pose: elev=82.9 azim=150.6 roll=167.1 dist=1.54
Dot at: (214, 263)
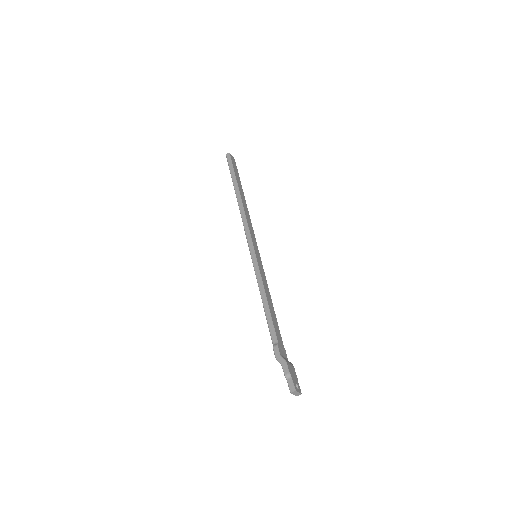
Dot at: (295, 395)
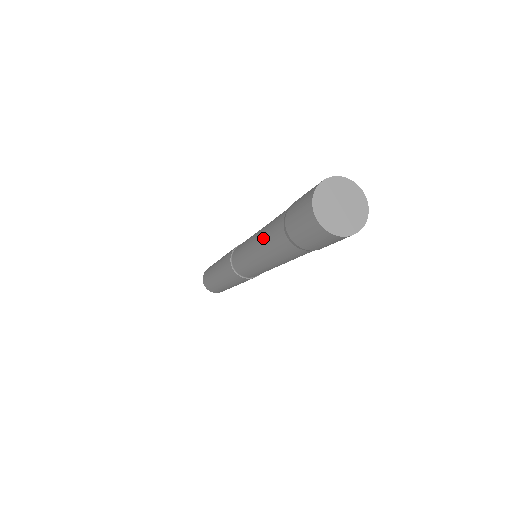
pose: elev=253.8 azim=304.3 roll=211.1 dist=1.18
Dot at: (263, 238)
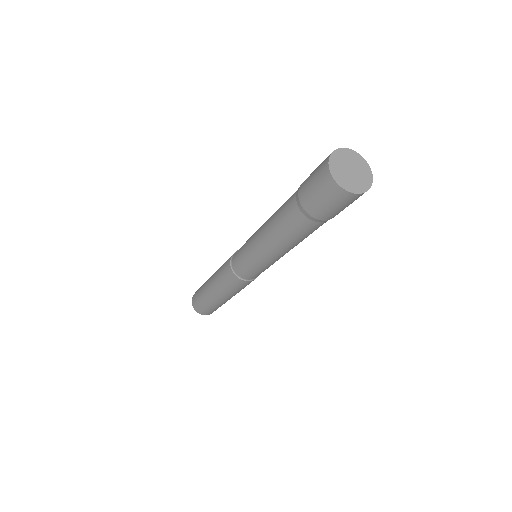
Dot at: (276, 211)
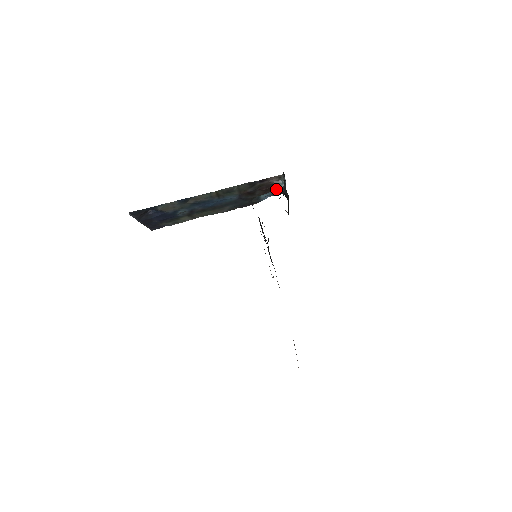
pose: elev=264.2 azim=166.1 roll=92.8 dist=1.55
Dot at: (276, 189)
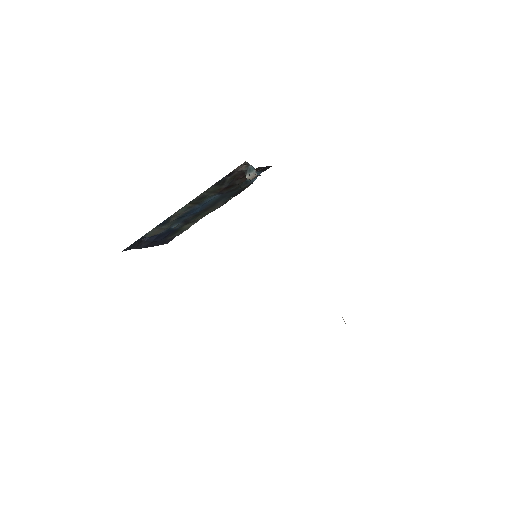
Dot at: (249, 177)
:::
Return every line of the records above character for character, leaving the pictures out.

→ Output for this exercise
pose: elev=82.9 azim=150.6 roll=167.1 dist=1.54
Dot at: (214, 263)
Dot at: (295, 395)
pose: elev=253.8 azim=304.3 roll=211.1 dist=1.18
Dot at: (263, 238)
Dot at: (276, 211)
pose: elev=264.2 azim=166.1 roll=92.8 dist=1.55
Dot at: (276, 189)
Dot at: (249, 177)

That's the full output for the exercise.